To increase the credibility of the IP evaluation system, Lee said, the agency is planning to establish a new IP evaluation center, an independent body that can investigate the quality of IP assets more objectively, by 2023.
A separate information system is also expected to be set up to better manage IP-related data and prevent fraud cases during the whole review process.
“During a recent general gathering of the World Intellectual Property Organization, countries such as Singapore and Chile showed interest in South Korea’s vision for IP finance. We expect to carry out joint projects to promote cooperation in the field,” she said.
Based on the increased credibility, the agency plans to expand financial support for companies, with its IP-related funding programs reaching a combined 7.5 trillion won ($5.75 billion) this year.
An IP investment fund, which collects equities from institutional investors, will be increased to 250 billion won by 2023, giving a big boost to IP-related investments in the private sector.
Financial burden for IP application is also expected to be relieved as the agency would cover part of the costs. As a result, the number of evaluated cases will be increased to 2,500 cases this year from last year’s 1,943.
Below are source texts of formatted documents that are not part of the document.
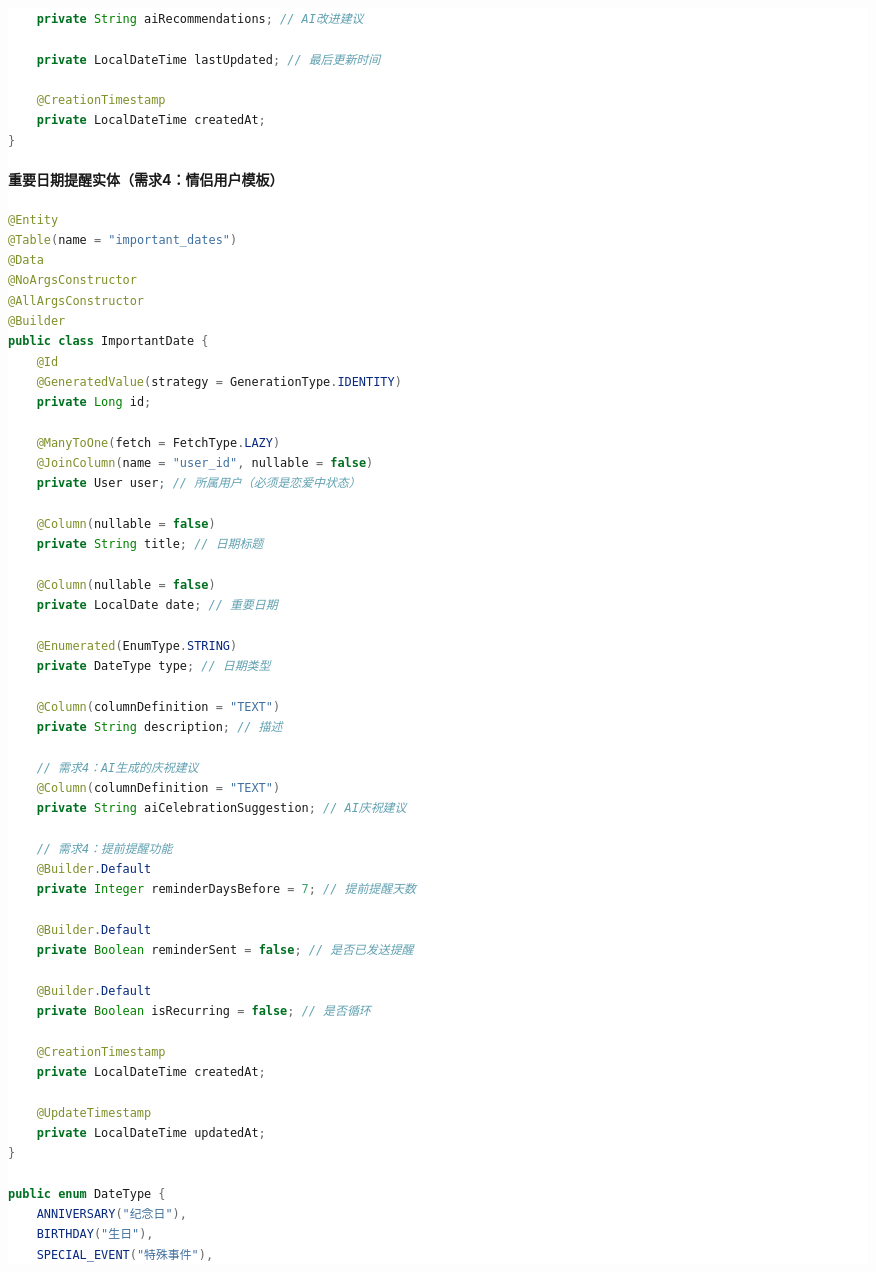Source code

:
 ```java
    private String aiRecommendations; // AI改进建议
    
    private LocalDateTime lastUpdated; // 最后更新时间
    
    @CreationTimestamp
    private LocalDateTime createdAt;
}
```

#### 重要日期提醒实体（需求4：情侣用户模板）
```java
@Entity
@Table(name = "important_dates")
@Data
@NoArgsConstructor
@AllArgsConstructor
@Builder
public class ImportantDate {
    @Id
    @GeneratedValue(strategy = GenerationType.IDENTITY)
    private Long id;
    
    @ManyToOne(fetch = FetchType.LAZY)
    @JoinColumn(name = "user_id", nullable = false)
    private User user; // 所属用户（必须是恋爱中状态）
    
    @Column(nullable = false)
    private String title; // 日期标题
    
    @Column(nullable = false)
    private LocalDate date; // 重要日期
    
    @Enumerated(EnumType.STRING)
    private DateType type; // 日期类型
    
    @Column(columnDefinition = "TEXT")
    private String description; // 描述
    
    // 需求4：AI生成的庆祝建议
    @Column(columnDefinition = "TEXT")
    private String aiCelebrationSuggestion; // AI庆祝建议
    
    // 需求4：提前提醒功能
    @Builder.Default
    private Integer reminderDaysBefore = 7; // 提前提醒天数
    
    @Builder.Default
    private Boolean reminderSent = false; // 是否已发送提醒
    
    @Builder.Default
    private Boolean isRecurring = false; // 是否循环
    
    @CreationTimestamp
    private LocalDateTime createdAt;
    
    @UpdateTimestamp
    private LocalDateTime updatedAt;
}

public enum DateType {
    ANNIVERSARY("纪念日"),
    BIRTHDAY("生日"),
    SPECIAL_EVENT("特殊事件"),
```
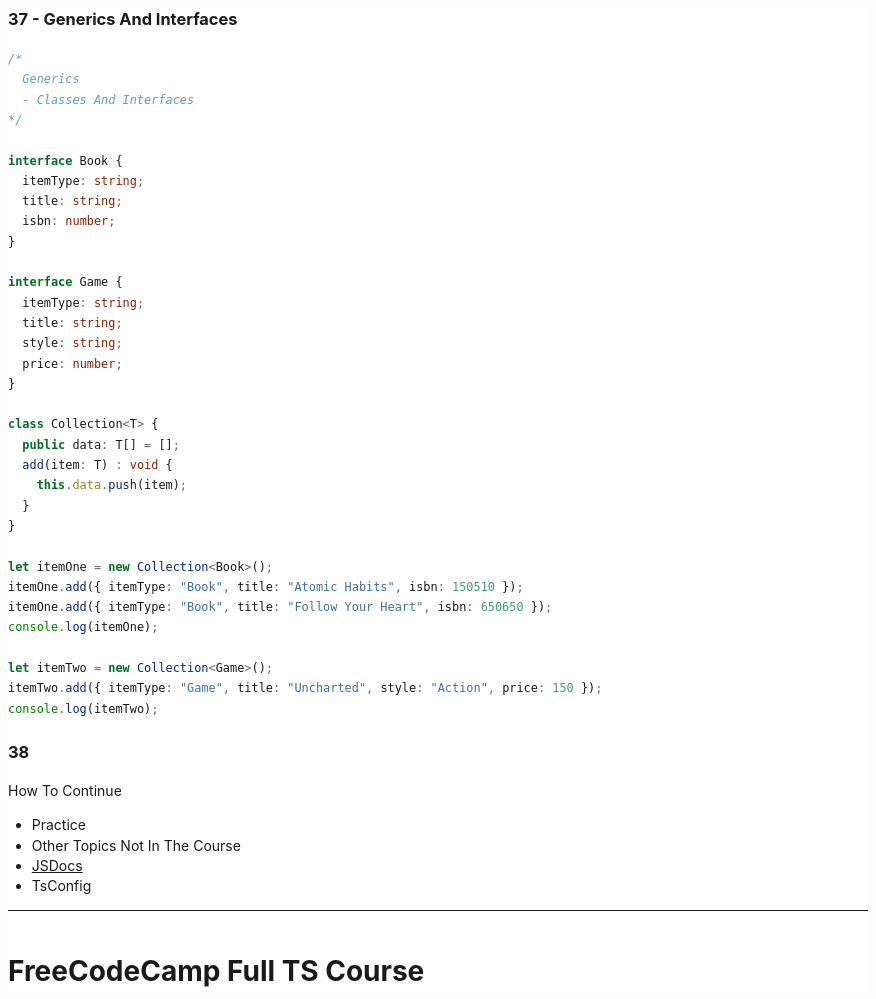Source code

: ### 37 - Generics And Interfaces

```ts
/*
  Generics
  - Classes And Interfaces
*/

interface Book {
  itemType: string;
  title: string;
  isbn: number;
}

interface Game {
  itemType: string;
  title: string;
  style: string;
  price: number;
}

class Collection<T> {
  public data: T[] = [];
  add(item: T) : void {
    this.data.push(item);
  }
}

let itemOne = new Collection<Book>();
itemOne.add({ itemType: "Book", title: "Atomic Habits", isbn: 150510 });
itemOne.add({ itemType: "Book", title: "Follow Your Heart", isbn: 650650 });
console.log(itemOne);

let itemTwo = new Collection<Game>();
itemTwo.add({ itemType: "Game", title: "Uncharted", style: "Action", price: 150 });
console.log(itemTwo);
```

### 38

How To Continue

- Practice
- Other Topics Not In The Course
- [JSDocs](https://www.typescriptlang.org/docs/handbook/jsdoc-supported-types.html)
- TsConfig

---

# FreeCodeCamp Full TS Course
Tax benefits will be further extended as small- and medium-sized companies are able to get tax deductions on their IP-related assets.
The KIPO commissioner also stressed the agency’s role in bolstering the competitiveness of the nation’s crucial semiconductor industry.
The agency is expected to speed up the review process of chip-related patents, with the period being reducing to 2.5 months from 12.7 months.
The agency also plans to hire retired technical experts as KIPO patent examiners, which it hopes to help ease an outflow of manpower in the industry.
“Because a mass retirement of highly experienced technology experts is expected to come in the near future, there are growing concerns about talent outflow. We hope the new measure could help relieve such concerns,” she added.
KIPO also plans to use artificial intelligence technology to upgrade the nation’s IP evaluation system, which would greatly help reduce the review process while improving accuracy overall.
“As a private expert took office as the commissioner of KIPO for the first time in 73 years, I feel a heavy responsibility. I will do my best to meet the expectations of the people,” said Lee.